CPE: Villepin sûr de lui face aux critiques

Publié le par rezeid

 

Il a vanté les qualités du contrat première embauche en dépit des réticences de la gauche et des syndicats.

Dominique de Villepin ne semble pas très inquiet de la mobilisation étudiante et syndicale contre son contrat première embauche (CPE). C'est en tout cas ce qu'il a voulu montrer, hier, lors de sa conférence de presse mensuelle à Matignon. «La grogne ne prend pas chez les étudiants, même si on observe des tentatives pour faire montrer la mayonnaise», selon son directeur de cabinet, Pierre Mongin. Tout juste l'entourage du Premier ministre redoute-t-il une éventuelle «jonction» entre la colère étudiante et les craintes du monde salarial. Villepin a donc tenté de répondre point par point à ses détracteurs. En préambule, il a expliqué qu'il prétendait agir avec «sérénité et détermination» car la situation sur le marché de l'emploi est «inacceptable». Dans une longue tentative d'explication, il a expliqué que «plusieurs réponses ont jusqu'ici été envisagées» : «se résigner», «créer des emplois dans le secteur non marchand», «inciter financièrement les entreprises». Par opposition, il a vanté les mérites du CPE qui n'est pas, selon lui, «un produit banal». Villepin s'en est pris ensuite aux «contre-vérités» : «J'entends dire qu'un jeune pourra être licencié à tout moment et sans préavis, du jour au lendemain : c'est faux !» Et d'assurer que les titulaires du CPE auront droit à «une indemnité, un préavis et des droits nouveaux à l'assurance chômage et à la formation», que l'accès au crédit bancaire leur sera garanti, et qu'ils bénéficieront d'un «accès privilégié au 1 % logement».

Consigne 1 ->
Reproduisez le passage de l'article sur le CPE commençant par « CPE: Villepin sûr » et se terminant par « et des syndicats. ».
Consigne 2 ->
Rédigez la suite de l'article sur le CPE, en reprenant après sa dernière phrase.
Les enregistrements proviennent d'une source distincte de l'article sur le CPE.

Données brutes ->
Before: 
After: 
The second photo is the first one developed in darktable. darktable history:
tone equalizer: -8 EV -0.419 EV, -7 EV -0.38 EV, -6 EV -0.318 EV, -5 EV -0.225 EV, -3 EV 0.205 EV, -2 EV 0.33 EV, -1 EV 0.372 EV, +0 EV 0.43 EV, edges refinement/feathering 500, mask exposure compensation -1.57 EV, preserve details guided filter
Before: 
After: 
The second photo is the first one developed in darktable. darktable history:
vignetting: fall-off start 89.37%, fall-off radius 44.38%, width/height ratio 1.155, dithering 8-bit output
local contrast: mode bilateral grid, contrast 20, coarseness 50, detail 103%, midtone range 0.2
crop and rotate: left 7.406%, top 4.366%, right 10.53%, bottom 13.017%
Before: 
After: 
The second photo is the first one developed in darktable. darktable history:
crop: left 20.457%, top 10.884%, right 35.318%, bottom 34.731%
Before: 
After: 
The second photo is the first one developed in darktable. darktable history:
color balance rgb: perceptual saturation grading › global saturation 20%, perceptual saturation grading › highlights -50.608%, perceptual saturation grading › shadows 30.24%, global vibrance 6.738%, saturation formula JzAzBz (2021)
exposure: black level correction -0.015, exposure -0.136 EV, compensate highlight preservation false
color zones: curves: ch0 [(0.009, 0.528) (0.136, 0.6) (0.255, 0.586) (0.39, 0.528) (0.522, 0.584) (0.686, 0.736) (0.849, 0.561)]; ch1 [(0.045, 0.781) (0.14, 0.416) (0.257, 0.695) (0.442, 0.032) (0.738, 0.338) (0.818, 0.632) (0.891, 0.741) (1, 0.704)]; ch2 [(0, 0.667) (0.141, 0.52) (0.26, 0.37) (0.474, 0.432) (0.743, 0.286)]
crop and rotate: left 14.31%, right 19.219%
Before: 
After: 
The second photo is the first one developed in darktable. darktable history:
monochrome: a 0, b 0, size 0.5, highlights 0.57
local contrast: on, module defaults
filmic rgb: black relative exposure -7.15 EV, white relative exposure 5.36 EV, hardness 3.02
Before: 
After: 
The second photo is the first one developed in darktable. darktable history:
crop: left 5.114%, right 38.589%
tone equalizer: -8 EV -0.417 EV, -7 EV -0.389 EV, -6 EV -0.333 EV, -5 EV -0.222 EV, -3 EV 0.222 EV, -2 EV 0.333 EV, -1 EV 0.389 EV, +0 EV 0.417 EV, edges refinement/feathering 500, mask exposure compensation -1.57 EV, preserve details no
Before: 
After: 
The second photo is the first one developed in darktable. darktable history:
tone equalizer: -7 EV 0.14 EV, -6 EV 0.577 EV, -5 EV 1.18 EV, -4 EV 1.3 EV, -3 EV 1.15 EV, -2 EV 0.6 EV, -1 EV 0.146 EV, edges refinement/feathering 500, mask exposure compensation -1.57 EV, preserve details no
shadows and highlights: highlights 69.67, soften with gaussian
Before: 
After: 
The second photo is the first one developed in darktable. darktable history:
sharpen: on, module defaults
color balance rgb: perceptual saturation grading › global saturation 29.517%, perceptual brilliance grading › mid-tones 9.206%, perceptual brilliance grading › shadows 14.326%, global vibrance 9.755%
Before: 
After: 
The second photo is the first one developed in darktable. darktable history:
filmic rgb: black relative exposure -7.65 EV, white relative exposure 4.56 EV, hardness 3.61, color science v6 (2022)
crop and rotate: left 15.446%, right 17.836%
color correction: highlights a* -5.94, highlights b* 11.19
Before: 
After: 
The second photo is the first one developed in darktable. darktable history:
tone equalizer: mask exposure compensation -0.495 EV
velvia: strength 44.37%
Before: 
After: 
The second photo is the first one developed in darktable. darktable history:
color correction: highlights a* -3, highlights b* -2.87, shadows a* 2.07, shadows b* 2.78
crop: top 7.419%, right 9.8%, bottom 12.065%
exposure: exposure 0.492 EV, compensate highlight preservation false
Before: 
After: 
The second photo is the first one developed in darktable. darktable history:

Résultat attendu 1 ->
CPE: Villepin sûr de lui face aux critiques

Publié le par rezeid

 

Il a vanté les qualités du contrat première embauche en dépit des réticences de la gauche et des syndicats.

Résultat attendu 2 ->
Villepin a également montré des signes de bonne volonté aux partenaires sociaux qui lui reprochent de les avoir ignorés : «J'écoute les organisations syndicales, je suis en contact régulier avec elles, je suis prêt à reprendre les propositions qui me paraissent les plus utiles au pays.» Sur le contrat de travail unique, il est resté très prudent (lire ci-dessous). En conclusion, il s'est fendu d'un nouvel accès de volontarisme. «Il est temps de rompre avec un sentiment de fatalité ou avec certaines mauvaises habitudes», a-t-il lancé, en promettant de «faire sauter les verrous, les blocages de la société française» avant 2007. Au passage, Villepin a écarté la réforme institutionnelle de Sarkozy qui souhaite réduire le Premier ministre au rang de simple coordinateur de l'action gouvernementale : «C'est un vieux débat qui n'est pas aujourd'hui une priorité de l'action gouvernementale [...]. D'un Premier ministre à l'autre, la pratique institutionnelle change, je crois plus au tempérament des hommes.»

L'ensemble de ce plaidoyer pro domo lui a valu une vive réplique syndicale : la secrétaire confédérale de la CGT, Maryse Dumas, a affirmé qu'«il ment» lorsqu'il affirme rencontrer les organisations syndicales. Jugeant que ce «mensonge jette la suspicion» sur ses arguments de défense du CPE, elle a ajouté : «Visiblement, le Premier ministre continue à penser qu'il suffit d'affirmer pour démontrer.» Le secrétaire national à l'emploi du PS, Eric Besson, a moqué un «exercice d'autosatisfaction» ponctué de propos «lénifiants». L'ancienne ministre de l'Emploi, Martine Aubry, a demandé au gouvernement de «retirer» un projet qui marquerait «une précarisation généralisée de la jeunesse». Jack Lang a accusé Villepin de «mener avec aplomb» une «politique antijeunes». Quant au président de l'Unef, Bruno Julliard, il lui a reproché de construire «un parcours solide d'accès au licenciement».